An entity may choose to perform a quantitative analysis without performing a qualitative analysis and may perform a qualitative analysis for certain reporting units, but a quantitative analysis for others. Prior to 2013, the Company performed qualitative analyses for all reporting units having goodwill. For the annual evaluation performed as of April 1, 2013, PNMR utilized a qualitative analysis for the TNMP reporting unit and a quantitative analysis for the PNM reporting unit.

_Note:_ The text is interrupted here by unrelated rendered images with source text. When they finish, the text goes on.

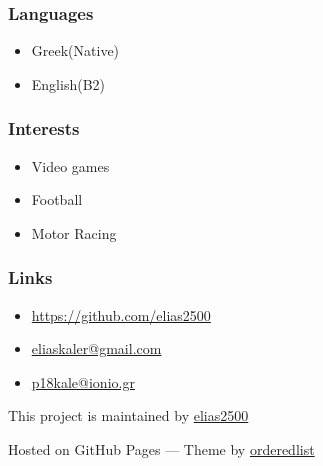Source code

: \documentclass[american,]{article}
\providecommand{\tightlist}{%
  \setlength{\itemsep}{0pt}\setlength{\parskip}{0pt}}
\begin{document}
\hypertarget{languages}{%
\subsubsection{Languages}\label{languages}}

\begin{itemize}
\item
  Greek(Native)
\item
  English(B2)
\end{itemize}

\hypertarget{interests}{%
\subsubsection{Interests}\label{interests}}

\begin{itemize}
\item
  Video games
\item
  Football
\item
  Motor Racing
\end{itemize}

\hypertarget{links}{%
\subsubsection{Links}\label{links}}

\begin{itemize}
\tightlist
\item
  \url{https://github.com/elias2500}
\item
  \url{eliaskaler@gmail.com}
\item
  \url{p18kale@ionio.gr}
\end{itemize}

This project is maintained by
\href{https://github.com/elias2500}{elias2500}

{Hosted on GitHub Pages --- Theme by
\href{https://github.com/orderedlist}{orderedlist}}
\end{document}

The 2013 qualitative analysis for the TNMP reporting unit, which has goodwill of $226.7 million, included the consideration of various reporting unit specific factors as well as industry and macroeconomic factors to determine whether these factors were reasonably likely to have a material impact on the fair value of the reporting unit. Factors considered included the results of the April 1, 2012 quantitative analysis, which indicated that fair value exceeded carrying value of the reporting unit by approximately 26%, current and long-term forecasted financial results, regulatory environment, credit rating, interest rate environment, absolute and relative price of PNMR’s common stock, and operating strategy. TNMP believes it is operating within a generally favorable regulatory environment, its historical and forecasted financial results are positive, and its credit is perceived positively. Based on the analysis of the relevant factors, PNMR concluded that it is more likely than not that the fair value of the TNMP reporting unit exceeds its carrying value.

For the PNM reporting unit, a discounted cash flow methodology was primarily used as the quantitative analysis to estimate the fair value of the reporting unit. This analysis requires significant judgments, including estimation of future cash flows, which is dependent on internal forecasts, estimation of long-term growth rates for the business, and determination of appropriate weighted average cost of capital for each reporting unit. Changes in these estimates and assumptions could materially affect the determination of fair value and the conclusion of impairment. The April 1, 2013 and 2012 quantitative evaluations indicated the fair value of the PNM reporting unit, which has goodwill of $51.6 million, exceeded its carrying value by approximately 27% and 15%. An increase of 0.5% in the expected return on equity capital utilized in discounting the forecasted cash flows, would have reduced the excess of PNM’s fair value over carrying value to approximately 20% at April 1, 2013.
The annual evaluations performed as of April 1, 2013 and 2012 did not indicate impairments of the goodwill of any of PNMR's reporting units. Since the April 1, 2013 annual evaluation, there have been no indications that the fair values of the reporting units with recorded goodwill have decreased below the carrying values.
Prior annual evaluations have not indicated impairments of any of PNMR’s reporting units, except in 2008. During 2008, the market capitalization of PNMR’s common stock was significantly below book value. In addition, changes in the ERCOT market significantly impacted the results of operations of First Choice. The financial challenges facing First Choice were exacerbated by the impacts of Hurricane Ike and depressed economic conditions resulting in significant increases in the levels of uncollectible accounts. As a result, the Company recorded goodwill impairments of $51.1 million for PNM, $34.5 million for TNMP, and $88.8 million for First Choice in 2008. Pre-tax impairment losses of $42.6 million for the First Choice trade name and $4.8 million for the First Choice customer list were also recorded in 2008. Since 2008, the price of PNMR’s common stock has increased, improving the relationship between PNMR’s market capitalization and book value. In addition, improved regulatory treatment has been experienced by PNM in New Mexico and by TNMP in Texas. Furthermore, First Choice’s business became more stable, primarily due to more predictable power and fuel price patterns in the ERCOT market. These factors resulted in more predictable earnings and increased fair values of the reporting units. Since 2008, the annual evaluations have not indicated that the fair values of the reporting units with recorded goodwill have decreased below their carrying values.